Difficile d'imaginer les voix qu'entendent dans leur tête les personnes atteintes de maladies mentales, et c'est dans le but d'aider les policiers qui interagissent avec des gens en situation de crise qu'une entreprise de Winnipeg vient de créer une application mobile qui simule des hallucinations auditives.

« C'est révolutionnaire », affirme Julio Berzenji, formateur au service de police de Winnipeg.

Il dit que les policiers peuvent maintenant apprendre rapidement ce qui aurait pris des mois ou des années à apprendre par sur le terrain, au gré des expériences.

« Quand un policier participe à ce type de formation et qu'il entend ces voix, il comprend beaucoup de choses », affirme-t-il.

Une enquête de CBC a révélé que, depuis l’an 2000, 70 % des personnes tuées par la police avaient des problèmes de santé mentale ou de toxicomanie.

SetCan, une entreprise de Winnipeg qui fabrique des produits de formation inspirés de la vie réelle pour les forces policières et militaires, a créé SimVoice.
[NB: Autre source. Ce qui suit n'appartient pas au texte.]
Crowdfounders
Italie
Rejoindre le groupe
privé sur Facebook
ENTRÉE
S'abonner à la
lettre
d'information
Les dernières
Le programme est simple. Un agent porte un casque sans fil connecté à l'application qui fonctionne sur un appareil mobile. Un certain nombre de scénarios sont préprogrammés. La personne qui porte les écouteurs entend des voix et est armée d’un couteau, d’un pistolet ou d’un bâton.
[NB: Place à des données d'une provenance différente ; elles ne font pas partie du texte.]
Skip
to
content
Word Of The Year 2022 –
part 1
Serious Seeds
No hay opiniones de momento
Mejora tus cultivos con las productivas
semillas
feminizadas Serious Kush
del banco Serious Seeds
Pendant que des policiers tentent de désamorcer la situation, celui qui entend la voix doit se conformer à ce qui est dit.

Le formateur peut rendre les choses plus faciles ou plus difficiles, selon la manière dont les policiers réagissent.

L’expérience est discordante pour la personne qui porte les écouteurs.

« C'était très, très difficile parce qu'il y a tellement de voix différentes qui arrivent à différents tons, à différents niveaux, et qui me disent de faire des choses qui sont contradictoires avec ce que l'agent me disait de faire », affirme Justin Casavant, un policier qui a 15 ans d’expérience.

Pour reproduire la sensation des hallucinations auditives, Jonathan Wilson de SetCan a lu des revues médicales et des blogues sur la santé mentale.

« J’ai fait beaucoup de recherche pour comprendre ce que les gens qui souffrent de problèmes de santé mentale entendent et subissent », ajoute le créateur de l’application.

L’entreprise espère que sa création permettra aux policiers de mieux comprendre ce que vivent les personnes atteintes de maladies mentales afin de mieux intervenir.

La police de Winnipeg est la première force policière à utiliser cette application, mais une centaine d’autres corps policiers ont manifesté leur intérêt.